> _Requirements_: Extract every line of the records below that contains the string "Number", and list those lines in their original order.

> _Rows_:
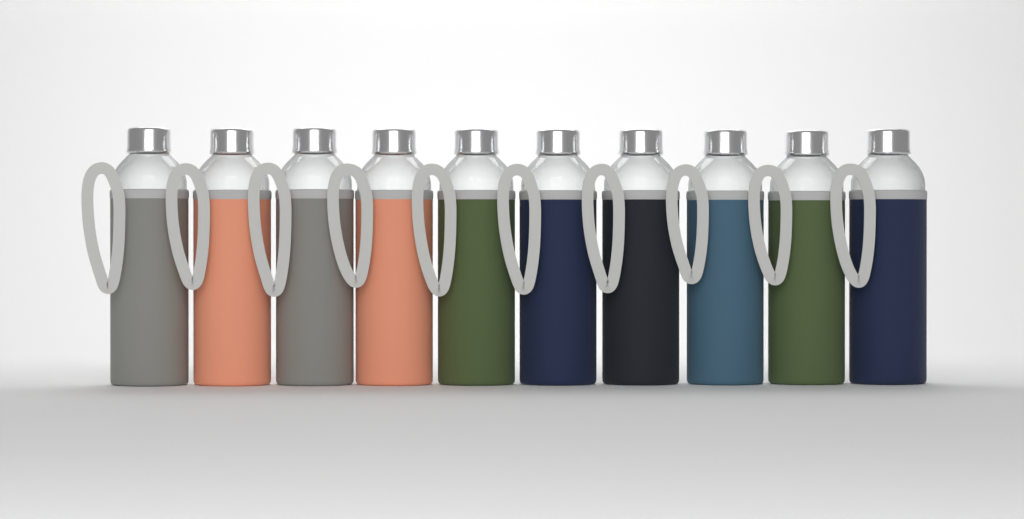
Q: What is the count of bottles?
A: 10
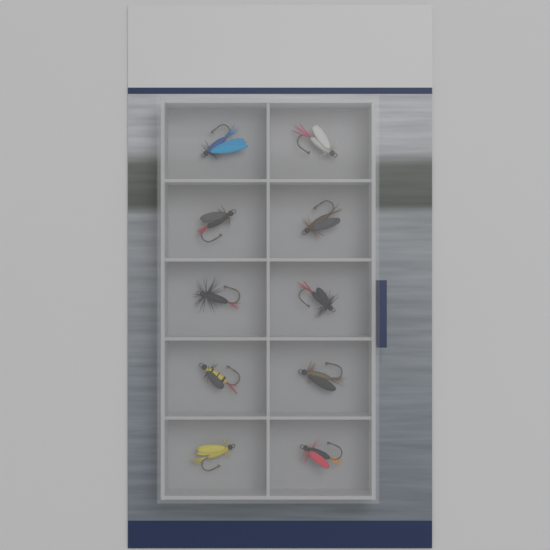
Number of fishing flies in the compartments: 10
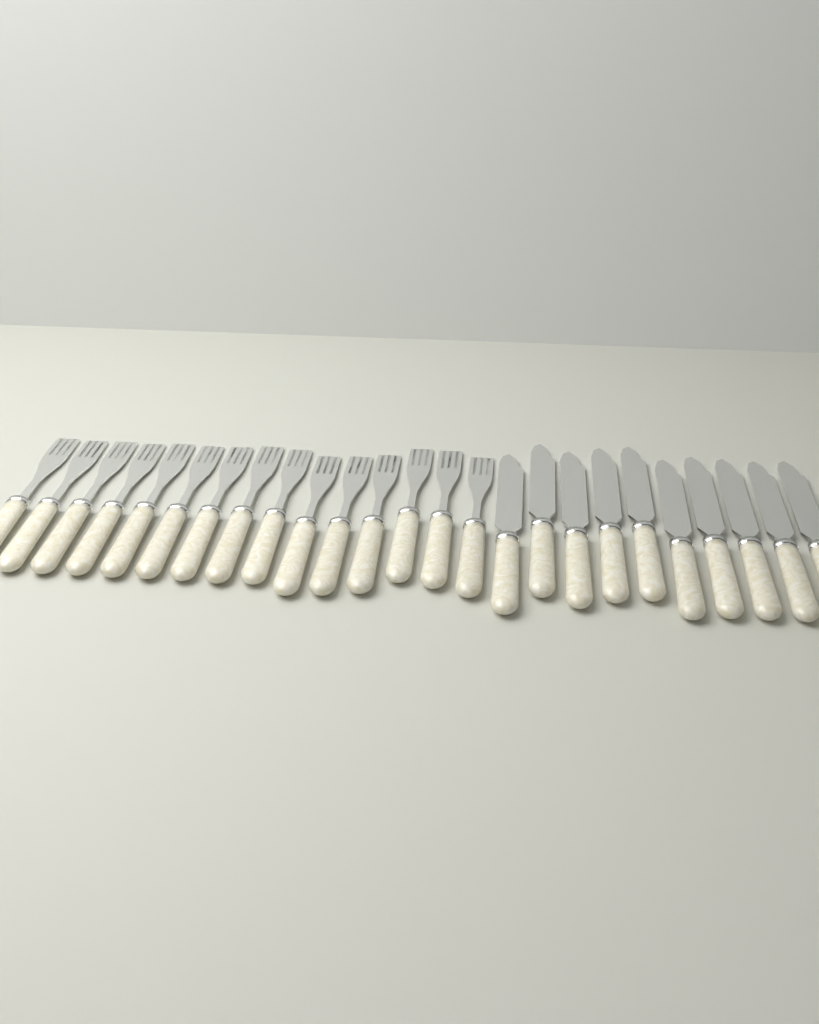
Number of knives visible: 10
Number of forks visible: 15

> _Written reply_:
Number of fishing flies in the compartments: 10
Number of knives visible: 10
Number of forks visible: 15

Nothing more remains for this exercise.